Déposer au moins 10 euros dans un petit casier au fond d'un troquet tous les mois et récupérer l'argent en novembre, avant l'achat des cadeaux de Noël: les clubs d'épargne, importés d'Allemagne, font de la résistance en Alsace-Moselle, malgré la fermeture de nombreux bars dans les campagnes.
Dans les clubs d'épargne, fin d'année rime avec remboursement des économies: fin novembre-début décembre, alors que Noël et les repas festifs approchent, les adhérents peuvent récupérer le montant de leur épargne de l'année en chèque.
En fin de matinée, un samedi de décembre, le club "L'Ecossais" s'est réuni au Café du chemin de fer d'Algrange (Moselle), où plus de 130 petits casiers sont installés depuis plus de 50 ans.

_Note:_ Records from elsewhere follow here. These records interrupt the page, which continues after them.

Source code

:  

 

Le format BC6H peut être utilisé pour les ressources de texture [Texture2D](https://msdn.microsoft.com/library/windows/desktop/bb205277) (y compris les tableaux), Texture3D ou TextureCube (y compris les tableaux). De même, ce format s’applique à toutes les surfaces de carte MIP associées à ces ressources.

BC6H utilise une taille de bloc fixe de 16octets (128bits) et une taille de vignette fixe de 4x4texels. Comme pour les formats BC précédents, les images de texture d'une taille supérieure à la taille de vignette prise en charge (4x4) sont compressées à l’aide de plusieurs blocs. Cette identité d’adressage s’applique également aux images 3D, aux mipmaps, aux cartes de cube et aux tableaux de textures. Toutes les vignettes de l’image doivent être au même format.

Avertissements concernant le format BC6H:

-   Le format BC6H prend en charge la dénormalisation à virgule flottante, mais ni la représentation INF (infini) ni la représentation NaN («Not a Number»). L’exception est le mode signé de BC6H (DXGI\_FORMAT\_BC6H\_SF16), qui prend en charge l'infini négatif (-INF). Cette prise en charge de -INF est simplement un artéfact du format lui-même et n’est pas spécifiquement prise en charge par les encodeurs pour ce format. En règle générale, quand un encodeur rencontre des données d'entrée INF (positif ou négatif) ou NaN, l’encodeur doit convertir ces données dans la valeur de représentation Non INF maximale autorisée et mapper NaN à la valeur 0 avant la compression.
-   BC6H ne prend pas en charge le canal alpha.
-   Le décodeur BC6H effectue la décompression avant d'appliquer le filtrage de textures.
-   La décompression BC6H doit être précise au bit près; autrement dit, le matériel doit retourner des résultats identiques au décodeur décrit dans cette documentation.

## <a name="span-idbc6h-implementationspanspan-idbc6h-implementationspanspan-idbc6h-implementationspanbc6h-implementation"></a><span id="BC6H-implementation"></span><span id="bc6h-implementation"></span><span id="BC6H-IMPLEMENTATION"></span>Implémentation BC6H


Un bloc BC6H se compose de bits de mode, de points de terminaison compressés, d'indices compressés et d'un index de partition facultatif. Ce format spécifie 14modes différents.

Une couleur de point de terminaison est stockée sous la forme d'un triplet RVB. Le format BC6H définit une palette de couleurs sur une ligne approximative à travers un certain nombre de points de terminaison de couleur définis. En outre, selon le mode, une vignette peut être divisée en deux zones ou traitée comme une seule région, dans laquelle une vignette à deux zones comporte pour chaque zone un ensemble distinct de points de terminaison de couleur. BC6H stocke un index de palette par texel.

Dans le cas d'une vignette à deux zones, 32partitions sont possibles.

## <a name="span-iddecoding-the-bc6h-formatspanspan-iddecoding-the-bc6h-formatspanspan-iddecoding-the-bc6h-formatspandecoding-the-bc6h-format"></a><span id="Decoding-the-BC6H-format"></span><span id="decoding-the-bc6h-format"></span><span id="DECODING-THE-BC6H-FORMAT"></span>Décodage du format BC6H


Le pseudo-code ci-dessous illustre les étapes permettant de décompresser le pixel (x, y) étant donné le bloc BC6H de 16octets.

Ils permettent à chaque adhérent d'y laisser de plus ou moins grosses sommes toutes les deux semaines.
Il faut verser au minimum cinq euros tous les 15 jours, sinon des pénalités, à hauteur de trois euros, sont imputées.
L'objectif, à quelques jours des fêtes de fin d'année: distribuer les enveloppes, déjà prêtes, numérotées comme les casiers, et contenant en chèque l'épargne d'une année pour chaque adhérent.
"Vérifie bien que ce soit la bonne somme", dit un épargnant à un autre, dans une ambiance bon enfant.
- Champagne -
Une fois l'enveloppe récupérée, les épargnants se tournent vers le bar où ils commandent un café, une bière ou même... une bouteille de champagne, pour fêter ça.
Les sommes récoltées varient du montant minimum de 120 euros à plusieurs milliers d'euros.
Un homme est venu récupérer trois enveloppes d'un coup: la sienne, mais aussi celles correspondant aux casiers de son épouse et de sa fille.
Les clubs d'épargne sont autorisés en Alsace (Haut-Rhin et Bas-Rhin) et en Moselle, du fait du droit local, qui autorise les associations des trois départements à poursuivre un but lucratif, contrairement aux associations "loi de 1901" du droit français.
Le nombre de clubs d'épargne diminue toutefois chaque année, avec la fermeture des troquets, qui ont souvent du mal à trouver des repreneurs.
A Henriville, non loin de la frontière allemande, le restaurant a fermé en 2019 et le bar en 2021. C'est là qu'étaient placés les casiers.
Lucienne Posselt (née Fayel, le nom du bar), sa dernière gérante, a grandi avec le club d'épargne. Mais elle est partie à la retraite sans mettre en vente cet établissement familial.
- "Vignette auto" -
Quand il a été créé, en 1972, "j'avais 12 ans", sourit-elle. Au moins six personnes se réunissaient, deux fois par mois, pour réaliser les levées... Mais de nombreux autres adhérents en profitaient aussi pour discuter et boire un verre.
La moyenne d'âge du club est "de 60 à 80 ans", estime son président, Rémi Touba, 74 ans.
Le club a pourtant su s'adapter au fil du temps: depuis 2012, il ne rend les économies d'une année que par chèque, pour éviter "tout problème". D'autant que le montant final est important, chaque adhérent épargnant en moyenne 630 euros annuellement. "Dans le temps, les économies servaient à acheter la vignette auto", se remémore Mme Posselt.
Maintenant, les adhérents peuvent payer leur repas de fêtes et les cadeaux de Noël, suggère M. Touba. Certains choisissent d'épargner les sommes qu'ils reçoivent au cours de l'année, pour leur anniversaire par exemple, afin de "ne pas les dépenser dans n'importe quoi".
Les intérêts servent eux à financer une sortie ou le banquet annuel du club.